We must be mindful of the provision of our Constitution that “[n] o person shall be deprived of the right to prosecute or defend, either in person or by an attorney, that person’s own cause in any of the courts of this state.” Ga. Const. of 1983, Art. I, Sec. I, Par. XII.
This is a privilege granted to the defendant as well as the plaintiff. Where there is a bona fide controversy for the tribunals to settle, and the parties can not adjust it amicably, there should be no burdening of one with the counsel fees of the other, unless there has been wanton or excessive indulgence in litigation.
(Citations and punctuation omitted.) West v. Haas, 191 Ga. 569, 575 (13 SE2d 376) (1941). We must be cautious about extending the scope of OCGA § 13-6-11 to those cases in which liability is disputed on issues of negligence.
The evidence of record in the instant case clearly demonstrates that a bona fide controversy does exist as to whether the collision was caused by the negligence of appellant or the negligence of appellee or the negligence of both. It is the general law of this state that questions of negligence, diligence, contributory negligence, and proximate cause are peculiarly issues for jury resolution, and a court should not remove the issues from the jury except in plain and indisputable cases. Accordingly, a genuine dispute does exist in the instant case.
(Citations and punctuation omitted.) Brown v. Baker, 197 Ga. App. 466, 469 (4) (398 SE2d 797) (1990) (physical precedent only).1 Here, the existence of a bona fide dispute and a reasonable defense at trial precludes the award of attorney fees and expenses of litigation under OCGA § 13-6-11. The trial court erred in failing to grant Anderson’s motion for directed verdict on the issue of attorney fees.
Judgment reversed in part as to attorney fees only.

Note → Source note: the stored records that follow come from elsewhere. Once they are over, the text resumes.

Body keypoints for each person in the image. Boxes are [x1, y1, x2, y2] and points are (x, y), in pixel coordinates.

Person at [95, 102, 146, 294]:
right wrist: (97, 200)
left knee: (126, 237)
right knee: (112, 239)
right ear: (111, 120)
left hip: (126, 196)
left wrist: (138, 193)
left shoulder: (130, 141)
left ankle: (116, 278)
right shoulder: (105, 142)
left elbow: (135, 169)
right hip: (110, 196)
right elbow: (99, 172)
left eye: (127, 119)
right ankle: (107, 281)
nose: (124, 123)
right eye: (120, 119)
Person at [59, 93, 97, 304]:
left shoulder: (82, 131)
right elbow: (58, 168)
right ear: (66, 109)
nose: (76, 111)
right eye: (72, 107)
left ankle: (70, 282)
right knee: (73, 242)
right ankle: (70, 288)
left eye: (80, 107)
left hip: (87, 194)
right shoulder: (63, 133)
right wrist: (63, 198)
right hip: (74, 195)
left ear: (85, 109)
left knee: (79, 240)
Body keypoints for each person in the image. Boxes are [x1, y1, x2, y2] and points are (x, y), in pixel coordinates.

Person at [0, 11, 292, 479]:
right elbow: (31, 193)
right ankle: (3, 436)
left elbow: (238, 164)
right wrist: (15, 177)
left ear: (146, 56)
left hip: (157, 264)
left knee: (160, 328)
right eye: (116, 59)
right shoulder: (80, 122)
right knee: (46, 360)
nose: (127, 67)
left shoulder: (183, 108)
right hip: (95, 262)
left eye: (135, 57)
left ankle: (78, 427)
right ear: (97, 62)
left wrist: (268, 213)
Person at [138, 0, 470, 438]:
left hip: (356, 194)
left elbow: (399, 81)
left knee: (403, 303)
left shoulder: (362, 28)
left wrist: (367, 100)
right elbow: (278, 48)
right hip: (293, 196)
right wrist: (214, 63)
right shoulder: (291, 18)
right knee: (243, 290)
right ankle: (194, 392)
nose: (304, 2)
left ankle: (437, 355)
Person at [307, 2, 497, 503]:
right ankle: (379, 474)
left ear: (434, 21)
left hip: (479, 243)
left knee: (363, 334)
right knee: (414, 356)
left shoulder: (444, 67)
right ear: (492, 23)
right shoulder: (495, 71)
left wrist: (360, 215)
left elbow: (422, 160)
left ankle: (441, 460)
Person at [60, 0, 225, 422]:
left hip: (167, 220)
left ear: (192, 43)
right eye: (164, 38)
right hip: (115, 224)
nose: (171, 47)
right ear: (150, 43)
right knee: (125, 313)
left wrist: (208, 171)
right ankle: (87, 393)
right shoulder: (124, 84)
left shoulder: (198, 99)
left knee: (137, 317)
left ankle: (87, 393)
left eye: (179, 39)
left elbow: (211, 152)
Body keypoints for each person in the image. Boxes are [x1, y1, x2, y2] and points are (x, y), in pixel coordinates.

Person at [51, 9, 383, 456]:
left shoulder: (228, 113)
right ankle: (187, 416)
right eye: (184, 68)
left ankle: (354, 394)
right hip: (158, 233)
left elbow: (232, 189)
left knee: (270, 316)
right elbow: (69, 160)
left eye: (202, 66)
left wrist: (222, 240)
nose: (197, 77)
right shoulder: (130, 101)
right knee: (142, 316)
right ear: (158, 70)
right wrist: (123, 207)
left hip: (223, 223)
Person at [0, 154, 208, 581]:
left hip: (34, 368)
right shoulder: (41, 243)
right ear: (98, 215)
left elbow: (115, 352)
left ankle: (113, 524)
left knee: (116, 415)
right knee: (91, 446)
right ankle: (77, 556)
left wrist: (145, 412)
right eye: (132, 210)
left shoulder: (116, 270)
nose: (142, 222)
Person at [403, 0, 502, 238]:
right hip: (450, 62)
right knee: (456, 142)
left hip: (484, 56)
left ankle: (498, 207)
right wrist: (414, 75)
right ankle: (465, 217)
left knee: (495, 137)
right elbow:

Ruffin, C. J., Andrews, P. J., Johnson, P. J., Barnes, Miller, Ellington, Phipps and Mikell, JJ., concur. Blackburn, P. J., Adams and Bernes, JJ., dissent.While Baker is physical precedent only, one judge having concurred in the judgment only, we have cited it with approval and without comment as to its precedential value on several occasions. See Daniel, supra at 638; M & H Constr. Co., supra at 714.